→ EXTRACTED ENTRIES:
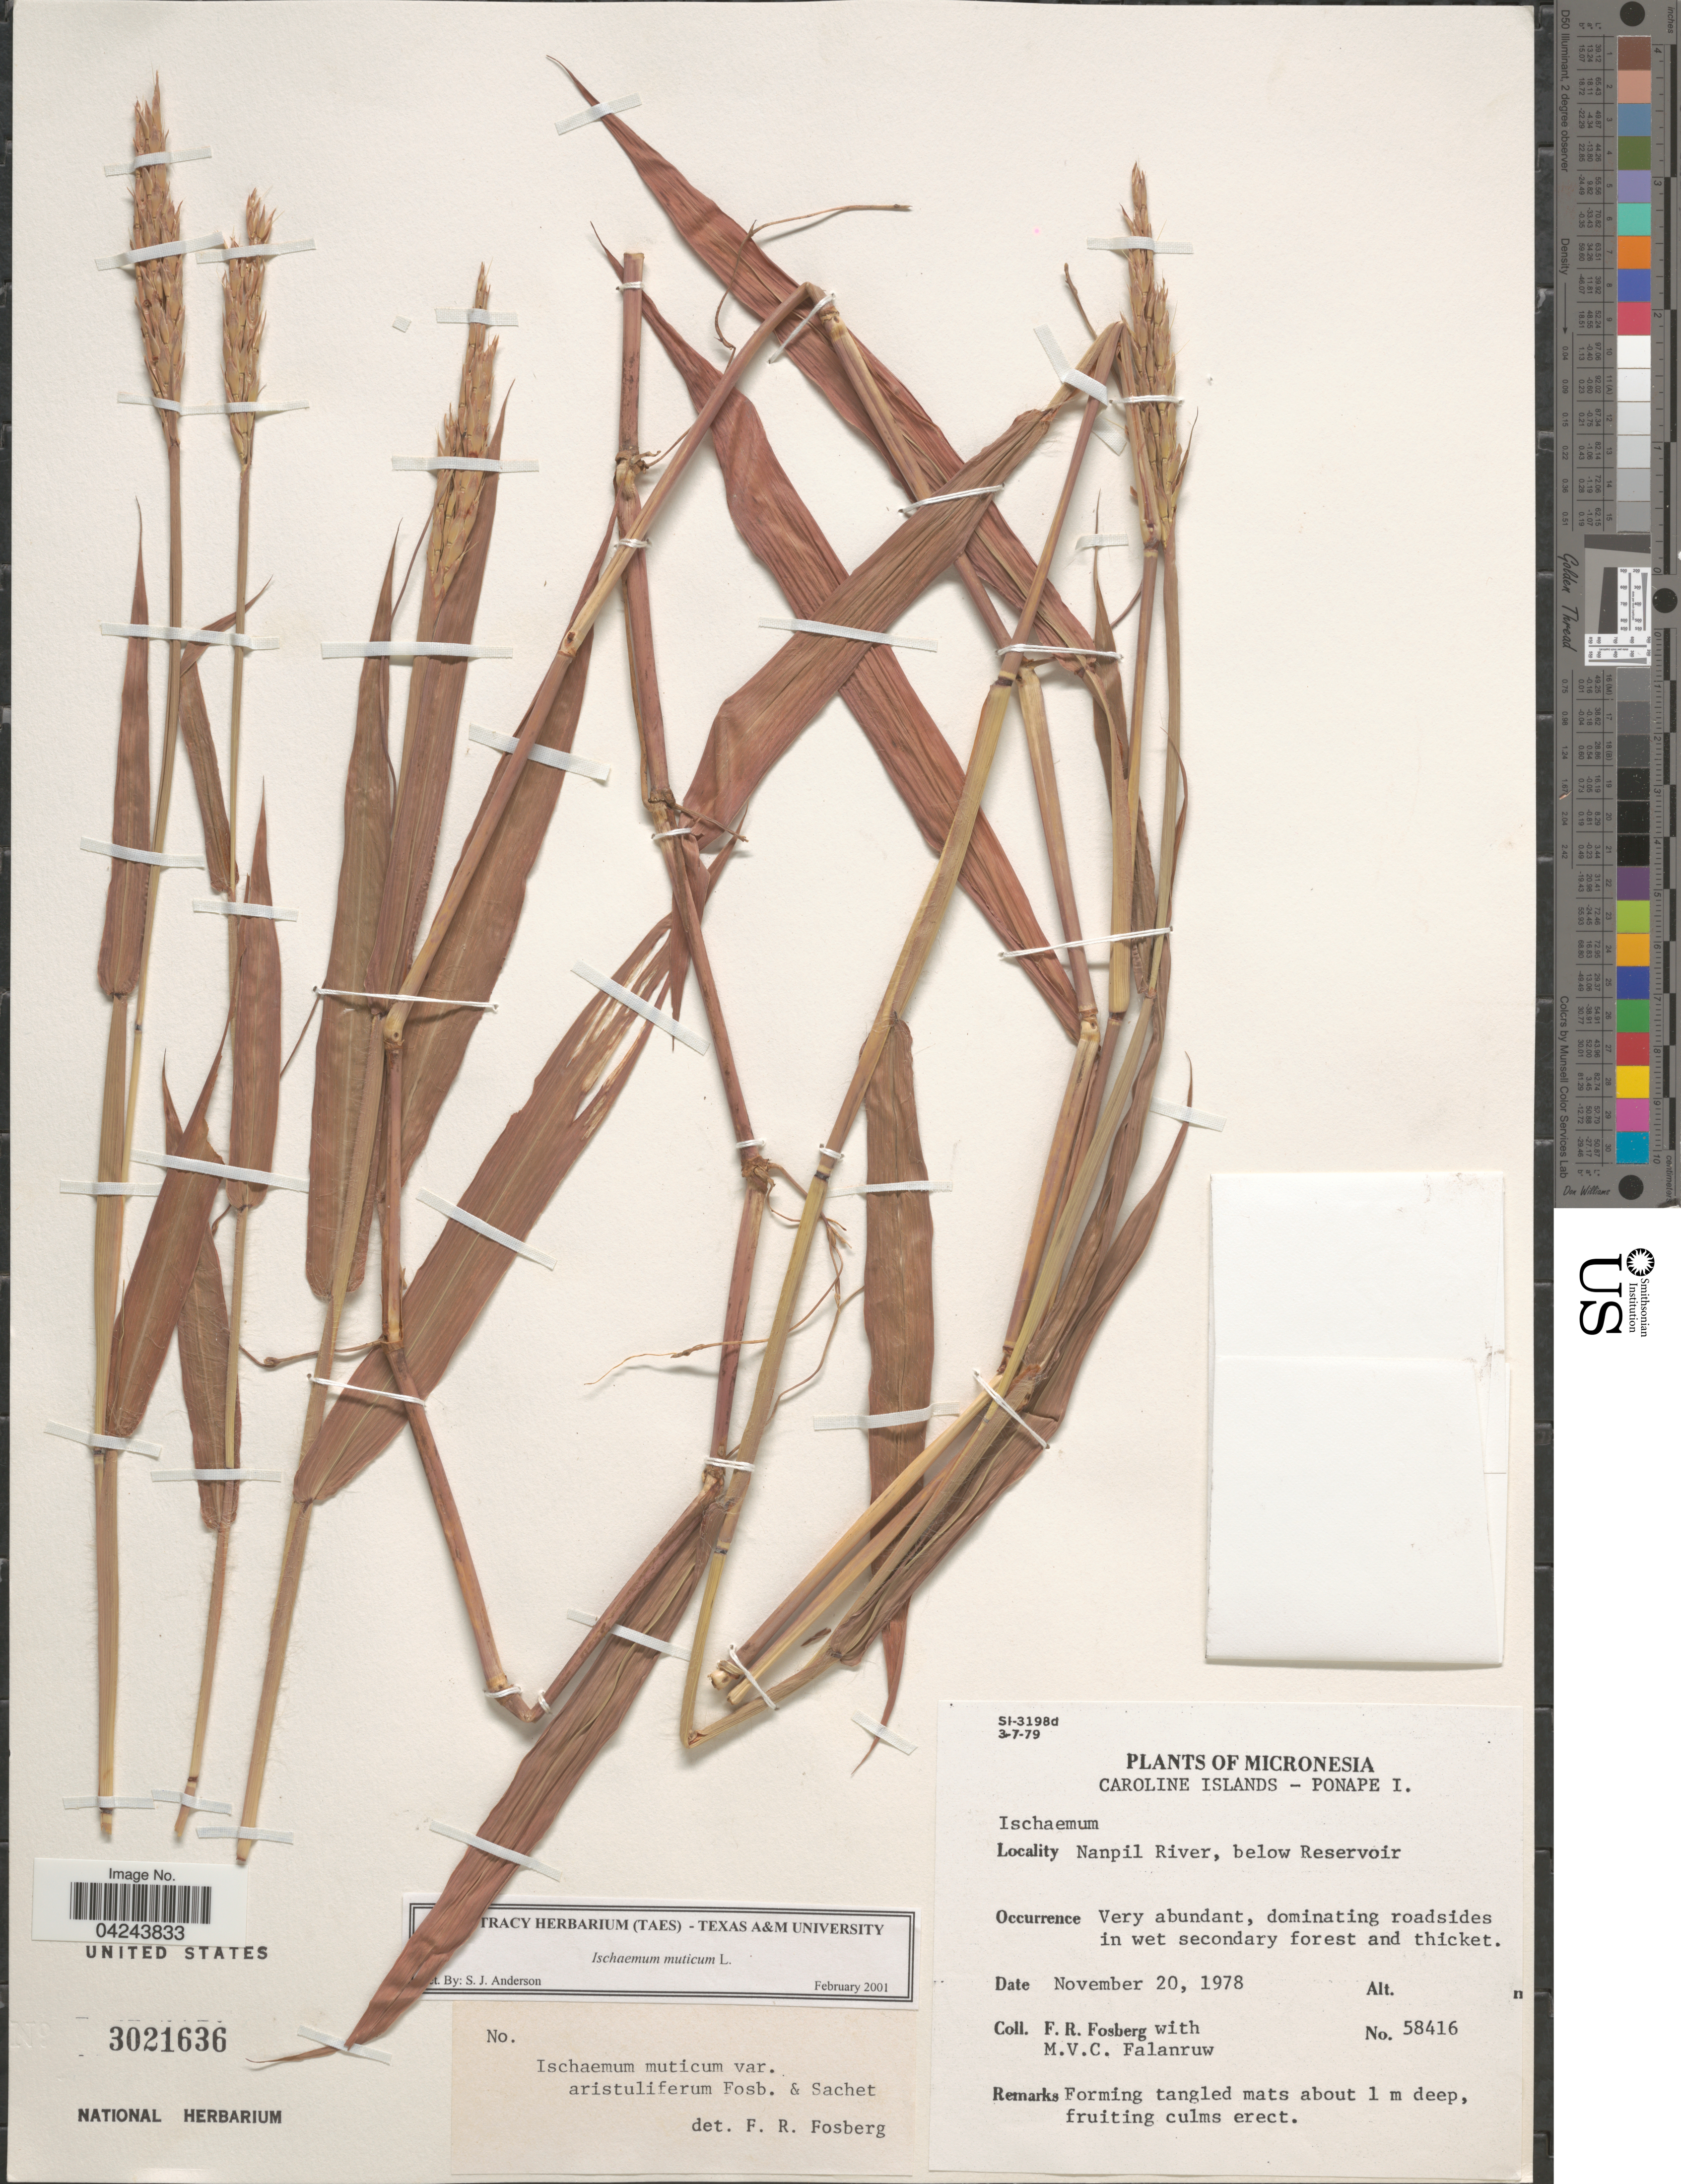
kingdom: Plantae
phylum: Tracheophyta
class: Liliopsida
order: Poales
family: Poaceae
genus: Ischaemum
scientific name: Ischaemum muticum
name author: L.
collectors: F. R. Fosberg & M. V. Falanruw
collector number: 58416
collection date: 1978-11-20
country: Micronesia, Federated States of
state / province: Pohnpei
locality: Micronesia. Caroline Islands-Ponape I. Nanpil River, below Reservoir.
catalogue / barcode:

→ EXERCISE OBJECTIVE:
Copy every line of the listing above word for word, leaving out the pictures.

→ FINAL RESULT:
kingdom: Plantae
phylum: Tracheophyta
class: Liliopsida
order: Poales
family: Poaceae
genus: Ischaemum
scientific name: Ischaemum muticum
name author: L.
collectors: F. R. Fosberg & M. V. Falanruw
collector number: 58416
collection date: 1978-11-20
country: Micronesia, Federated States of
state / province: Pohnpei
locality: Micronesia. Caroline Islands-Ponape I. Nanpil River, below Reservoir.
catalogue / barcode:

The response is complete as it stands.